Intro tracks have been making one heck of a comeback in the year 2020 among indie folk/rock syndicates around the American underground, but thankfully, their dreadful and forced presence isn’t a factor in Skittish’s new album Savannah Sessions – for this record’s opening cut, “Intro(Vert),” is anything but the sort of throwaway introduction critics like myself have grown accustom to skipping over in recent months. Skittish jump right from the simple folk harmonies of this song to the anxious gallop of “The Hole” and its sexy mod-rock neighbor “Car Crash Companion,” both of which give us more than a fair idea about what kind of pop-influenced fun waits in the next seven tracks. Savannah Sessions is profoundly cohesive and very endearing to sit down with in its entirety, which isn’t something I’ve been able to say about a lot of LPs in the last year.

MORE ON SKITTISH: https://iamskittish.com/

“Before the Devil Knows” fools us with its first two or three seconds into thinking Skittish are about to lay into an acoustic version of “Hey Joe” before stumbling into a Josh Homme-esque vocal harmony that inspires chills on the spot. “Savannah” remains the most evocative composition of the first act in this album, but not because of its stirring lyrics alone. The string play – both acoustic and electric the same – gives this song a single-caliber tonal communicativeness that exceeds any expectation I had coming into my review of Savannah Sessions, and although it’s not the only evidence I would point to when arguing the tracklist’s validity, it’s certainly one of my favorite numbers here.

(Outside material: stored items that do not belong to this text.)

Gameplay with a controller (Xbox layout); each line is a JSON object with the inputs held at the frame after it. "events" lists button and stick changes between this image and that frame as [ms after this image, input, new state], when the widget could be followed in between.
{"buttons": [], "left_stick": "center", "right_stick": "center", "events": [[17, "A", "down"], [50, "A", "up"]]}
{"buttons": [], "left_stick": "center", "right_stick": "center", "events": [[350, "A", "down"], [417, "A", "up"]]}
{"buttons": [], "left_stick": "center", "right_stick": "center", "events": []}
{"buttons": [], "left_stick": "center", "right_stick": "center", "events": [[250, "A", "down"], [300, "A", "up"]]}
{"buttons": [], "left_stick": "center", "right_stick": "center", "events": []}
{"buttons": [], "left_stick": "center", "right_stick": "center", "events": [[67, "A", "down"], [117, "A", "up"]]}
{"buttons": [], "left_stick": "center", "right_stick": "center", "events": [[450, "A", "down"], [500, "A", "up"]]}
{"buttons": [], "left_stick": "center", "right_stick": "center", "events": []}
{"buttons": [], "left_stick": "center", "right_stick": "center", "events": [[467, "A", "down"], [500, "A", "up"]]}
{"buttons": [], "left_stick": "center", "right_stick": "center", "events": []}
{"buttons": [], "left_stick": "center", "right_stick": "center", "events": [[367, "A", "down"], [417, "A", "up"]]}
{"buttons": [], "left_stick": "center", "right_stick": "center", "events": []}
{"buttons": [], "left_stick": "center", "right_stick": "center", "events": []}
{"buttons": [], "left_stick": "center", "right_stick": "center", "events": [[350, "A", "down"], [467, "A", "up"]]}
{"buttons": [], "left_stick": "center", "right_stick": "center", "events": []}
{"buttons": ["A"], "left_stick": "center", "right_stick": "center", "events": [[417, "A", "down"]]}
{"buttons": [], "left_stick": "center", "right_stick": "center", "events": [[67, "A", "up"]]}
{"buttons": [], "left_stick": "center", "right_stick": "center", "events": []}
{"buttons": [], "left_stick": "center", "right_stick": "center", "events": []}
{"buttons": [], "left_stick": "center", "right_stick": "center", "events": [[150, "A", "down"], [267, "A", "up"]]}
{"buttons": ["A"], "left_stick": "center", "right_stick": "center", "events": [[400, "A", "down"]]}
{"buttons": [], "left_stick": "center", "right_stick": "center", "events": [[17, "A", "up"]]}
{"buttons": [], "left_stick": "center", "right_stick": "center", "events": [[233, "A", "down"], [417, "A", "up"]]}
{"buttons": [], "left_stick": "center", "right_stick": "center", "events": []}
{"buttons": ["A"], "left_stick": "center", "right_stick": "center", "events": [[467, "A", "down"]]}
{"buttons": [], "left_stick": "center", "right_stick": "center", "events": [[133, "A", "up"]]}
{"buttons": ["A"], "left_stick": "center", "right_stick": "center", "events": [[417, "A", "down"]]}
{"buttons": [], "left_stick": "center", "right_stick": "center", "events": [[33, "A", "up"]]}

BANDCAMP: https://skittish.bandcamp.com/album/savannah-sessions

“Hello Deadly” sports an exotic thrust that shoves us into the atmospheric yearning of “Over Thirty” feeling a little caught off guard by the sudden – and rather drastic – shift in tone from what we initially come across in the first half of the record. “Parallel Life” continues to push the envelope towards the surreal and cerebral, though in a slightly different fashion than the starkly black and white “Over Thirty” does, and by the time we get to the conclusion of its nearly four minutes of featherweight harmonies gently caressing us, it’s as though we’ve started a new album’s collection of material altogether. There’s no determining what comes around the next bend as we push on, and that’s half the excitement to be had in Savannah Sessions.

Skittish turn up the heat big time for a blues-stomper in “Blue Daisies” that burns up anything coming in its path with a searing guitar melody that materializes out of nowhere to really bring the LP to a climax. An epilogue in the acapella-powered “Beautiful in Black” brings us to the conclusion of Savannah Sessions a mere thirty-five minutes after we began our journey with “Intro(Vert),” but in all honesty, what this song contains doesn’t hold a candle to the quaking intensity of what we just experienced in the record-defining “Blue Daisies.” I wasn’t that familiar with Skittish before just recently, but given the strength of their performance in this latest release, I don’t see myself skipping any future works from Mr. Jeff Noller for anything.